A journey that will stretch millions of miles and take years to complete begins with a short trip to a loading dock.
The first of five instruments for a spacecraft that will collect a sample from an asteroid and bring it back to Earth has arrived at the Lockheed Martin Space Systems facility in Littleton, Colorado, for its installation onto NASA’s Origins Spectral Interpretation Resource Identification Security-Regolith Explorer, or OSIRIS-REx, spacecraft.
Led by the University of Arizona, OSIRIS-REx is the first U.S. mission to fly to, study and retrieve a pristine sample from an asteroid and return it to Earth for study. Scheduled to launch in September 2016, the spacecraft will reach its asteroid target in 2018 and return a sample to Earth in 2023. The mission will allow scientists to investigate the composition of material from the very earliest epochs of solar system history, providing information about the source of organic materials and water on Earth.
The OSIRIS-REx Thermal Emission Spectrometer, or OTES, will conduct surveys to map mineral and chemical abundances and to take the asteroid Bennu’s temperature. OTES is the first such instrument built entirely on the Arizona State University campus.
“It is a significant milestone to have OSIRIS-REx’s first instrument completed and delivered for integration onto the spacecraft,” said Dante Lauretta, principal investigator for OSIRIS-REx at the UA’s Lunar and Planetary Laboratory. “The OTES team has done an excellent job on the instrument and I deeply appreciate their scientific contribution to the mission. OTES plays an essential role in characterizing the asteroid in support of sample-site selection.”
OTES is one of five instruments from national and international partners. These instruments will be key to mapping and analyzing Bennu’s surface and will be critical in identifying a site from which a sample can be safely retrieved and ultimately returned to Earth.
“OTES, the size of a microwave oven, has spent the last several years being designed, built, tested and calibrated,” says Philip Christensen, OTES instrument scientist at ASU. “Now OTES is shipping out for the solar system.”

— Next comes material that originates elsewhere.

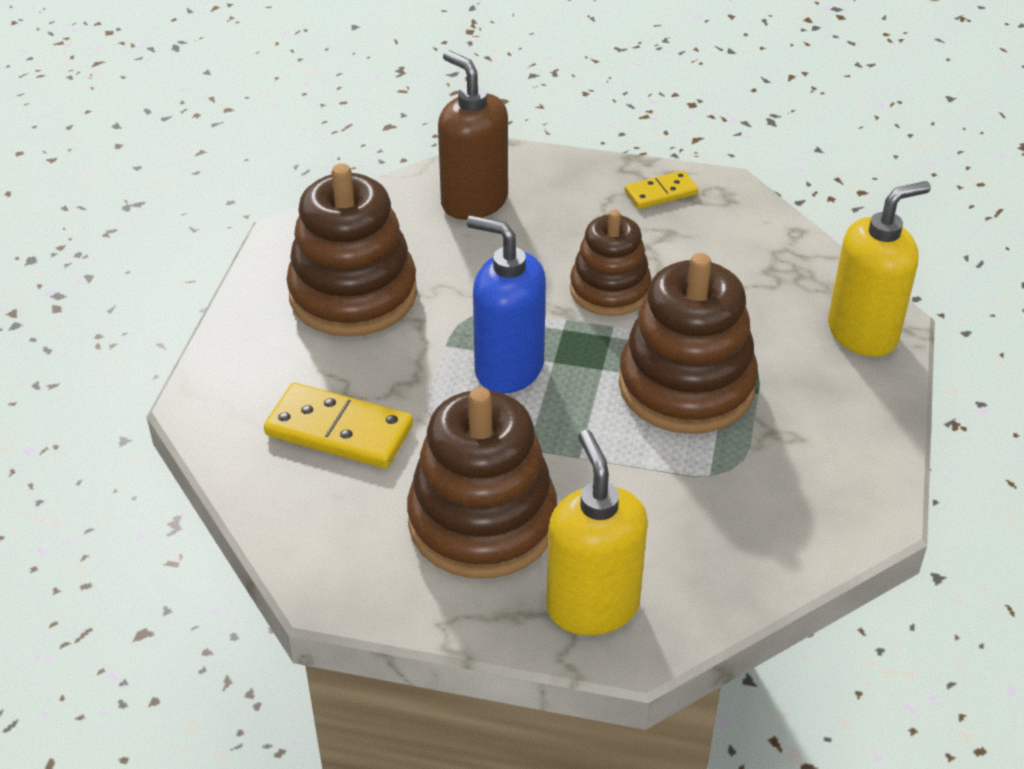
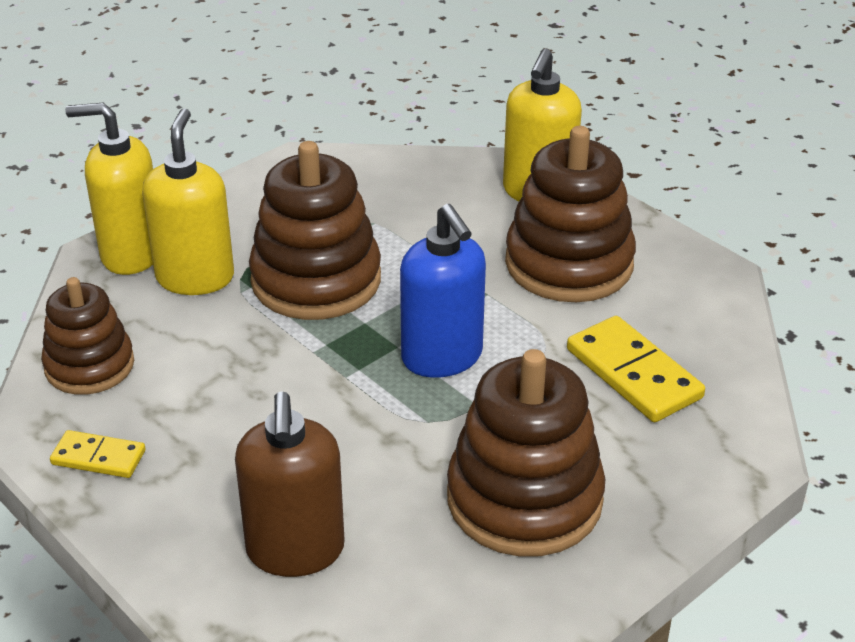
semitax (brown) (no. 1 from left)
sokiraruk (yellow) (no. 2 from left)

The instrument will be powered on shortly after the OSIRIS-REx spacecraft begins its two-year trip to the asteroid Bennu. On arrival at Bennu, OTES will provide spectral data for global maps used to assess potential sample sites. It will take thermal infrared spectral data every two seconds and will be able to detect temperatures with an accuracy of 0.2 degrees Fahrenheit. It also will detect the presence of minerals on the asteroid’s surface.

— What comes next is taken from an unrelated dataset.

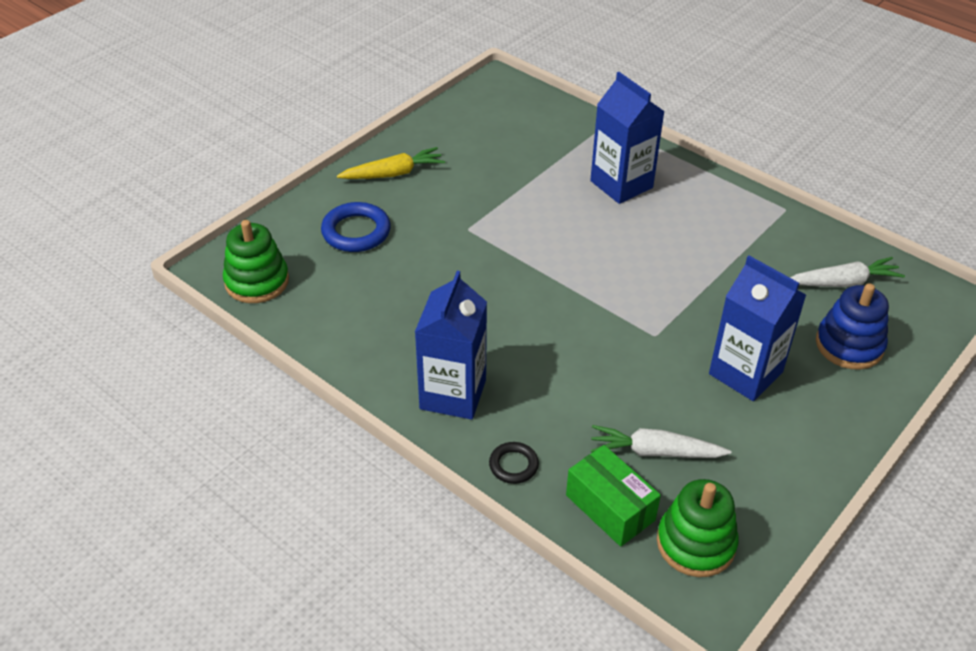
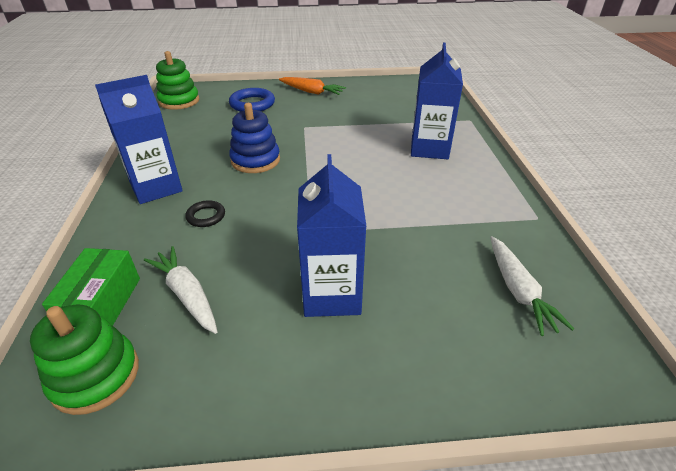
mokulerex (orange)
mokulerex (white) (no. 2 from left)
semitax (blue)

The OSIRIS-REx Camera Suite (OCAMS) consists of three cameras that will image the asteroid Bennu during approach and proximity operations. Scientists and engineers at the UA’s Lunar and Planetary Lab designed and built OCAMS to image Bennu over nine orders of magnitude in distance, from one million kilometers (more than 620,000 miles) down to two meters (6.5 feet). PolyCam, the largest camera of the OCAMS suite, is both a telescope — acquiring the asteroid from far away while it is still a point of light — and a microscope capable of scrutinizing the pebbles on Bennu’s surface. MapCam will map the entire surface of Bennu from a distance of three miles, and the Sampling Camera, or SamCam, is designed to document the sample acquisition. The OCAMS instrument suite is scheduled to be installed on the spacecraft in September.

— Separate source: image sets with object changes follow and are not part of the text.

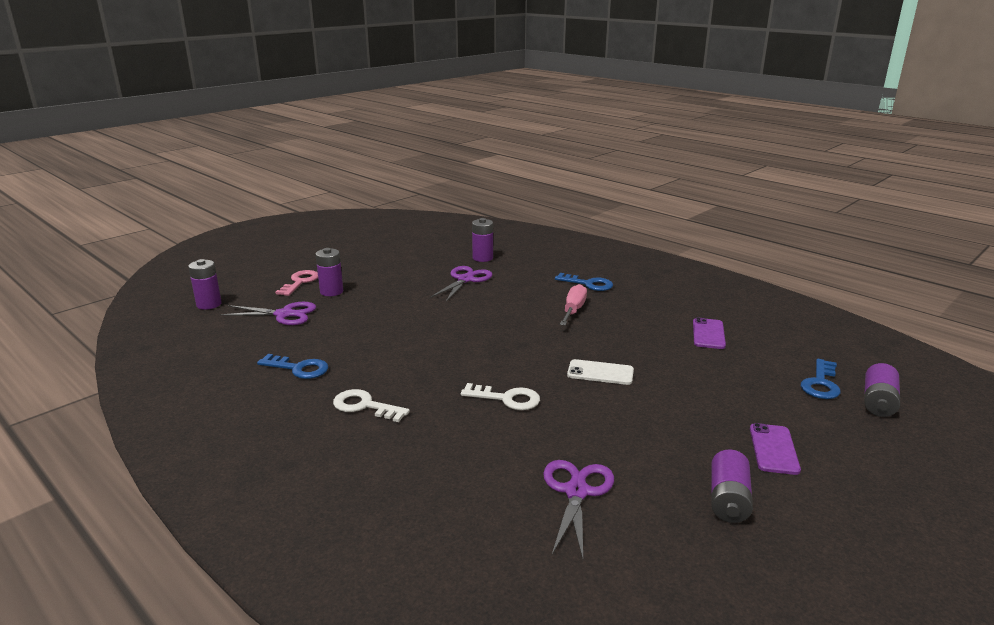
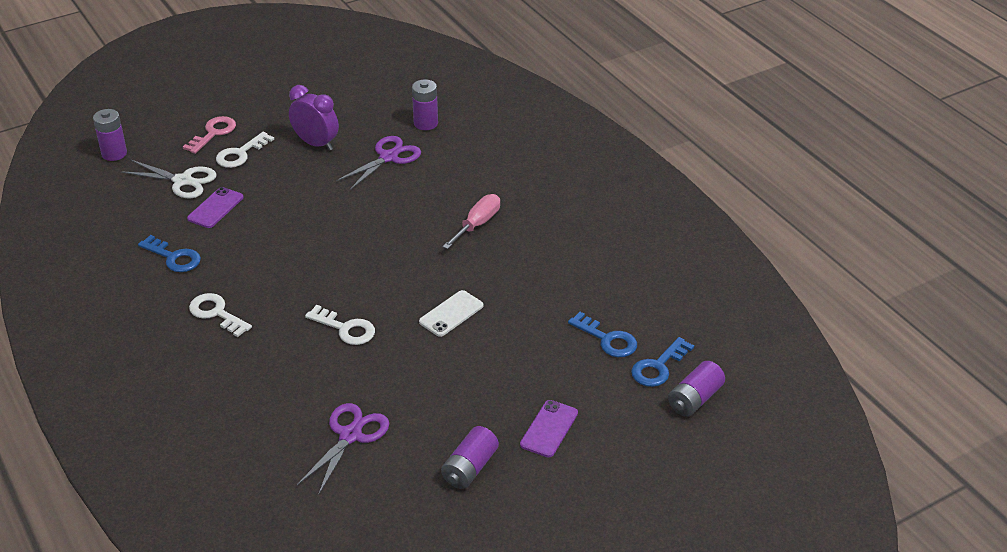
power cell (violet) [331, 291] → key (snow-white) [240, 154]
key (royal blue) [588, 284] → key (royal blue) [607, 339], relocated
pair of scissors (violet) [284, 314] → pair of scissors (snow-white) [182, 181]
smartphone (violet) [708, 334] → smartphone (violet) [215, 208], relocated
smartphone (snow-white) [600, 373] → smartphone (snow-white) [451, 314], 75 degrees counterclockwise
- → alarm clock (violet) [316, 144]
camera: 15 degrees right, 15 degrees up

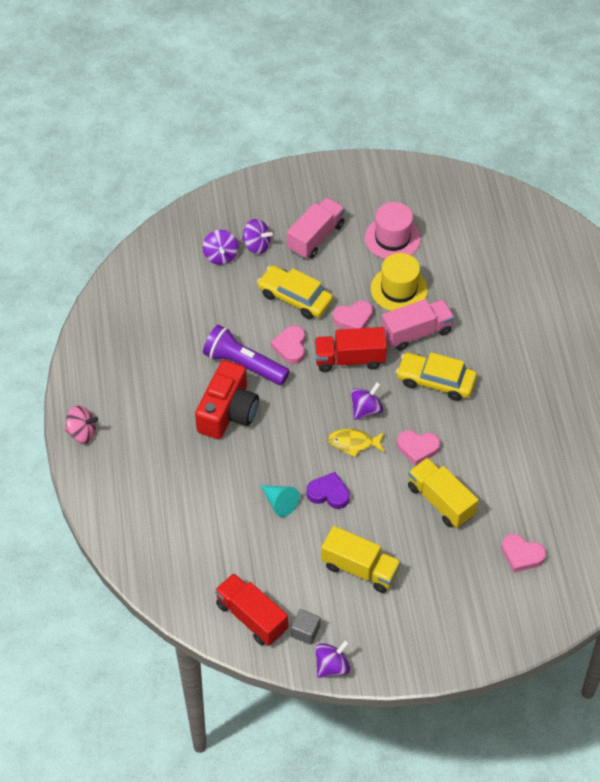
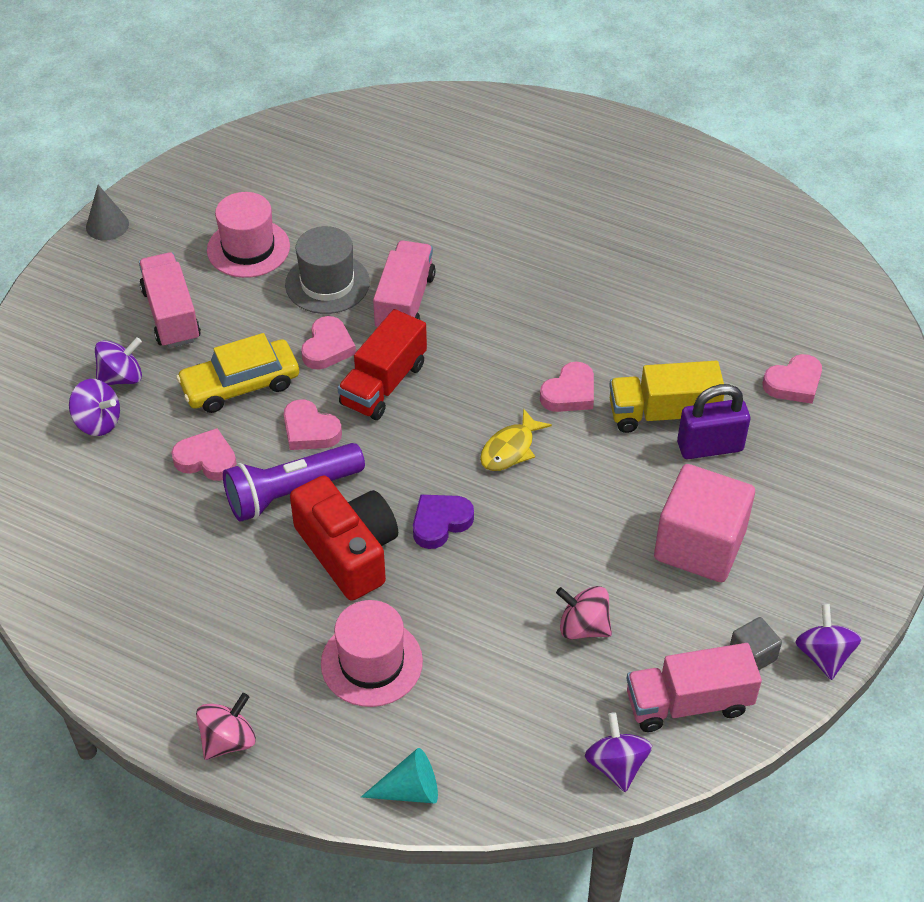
hat (yellow) [399, 289] → hat (ash-grey) [327, 283]
car (yellow) [435, 381] → -
toy top (violet) [366, 409] → toy top (violet) [616, 765], relocated
heart (violet) [329, 493] → heart (violet) [440, 523], relocated
cone (aqua) [279, 503] → cone (aqua) [409, 790], relocated
truck (yellow) [360, 569] → block (rose-pink) [699, 545]
truck (red) [251, 617] → truck (rose-pink) [688, 703]
- → cone (ash-grey) [107, 225]
- → small lock (violet) [710, 447]
- → heart (rose-pink) [207, 459]
- → toy top (rose-pink) [583, 627]
- → hat (rose-pink) [371, 662]
camera: 55 degrees left, 5 degrees down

The OSIRIS-REx Laser Altimeter, or OLA, will scan Bennu to map the entire asteroid surface, producing local and global topographic maps. OLA is a contributed instrument from the Canadian Space Agency.
The OSIRIS-REx Visible and Infrared Spectrometer, or OVIRS, measures visible and infrared light from Bennu, which can be used to identify water and organic materials. The instrument is provided by NASA’s Goddard Space Flight Center.
A student experiment called the Regolith X-ray Imaging Spectrometer, or REXIS, will map elemental abundances on the asteroid. REXIS is a collaboration between the students and faculty of the Massachusetts Institute of Technology and Harvard College Observatory.
“The next few months will be very busy as we begin integrating the instruments and prepare for the system-level environmental testing program to begin,” said Mike Donnelly, OSIRIS-REx project manager at NASA’s Goddard Space Flight Center in Greenbelt, Maryland.
NASA’s Goddard Space Flight Center provides overall mission management, systems engineering and safety and mission assurance for OSIRIS-REx. The UA’s Lauretta is the mission’s principal investigator. Lockheed Martin Space Systems in Denver is building the spacecraft. OSIRIS-REx is the third mission in NASA’s New Frontiers Program. NASA’s Marshall Space Flight Center in Huntsville, Alabama, manages New Frontiers for the agency’s Science Mission Directorate in Washington, D.C.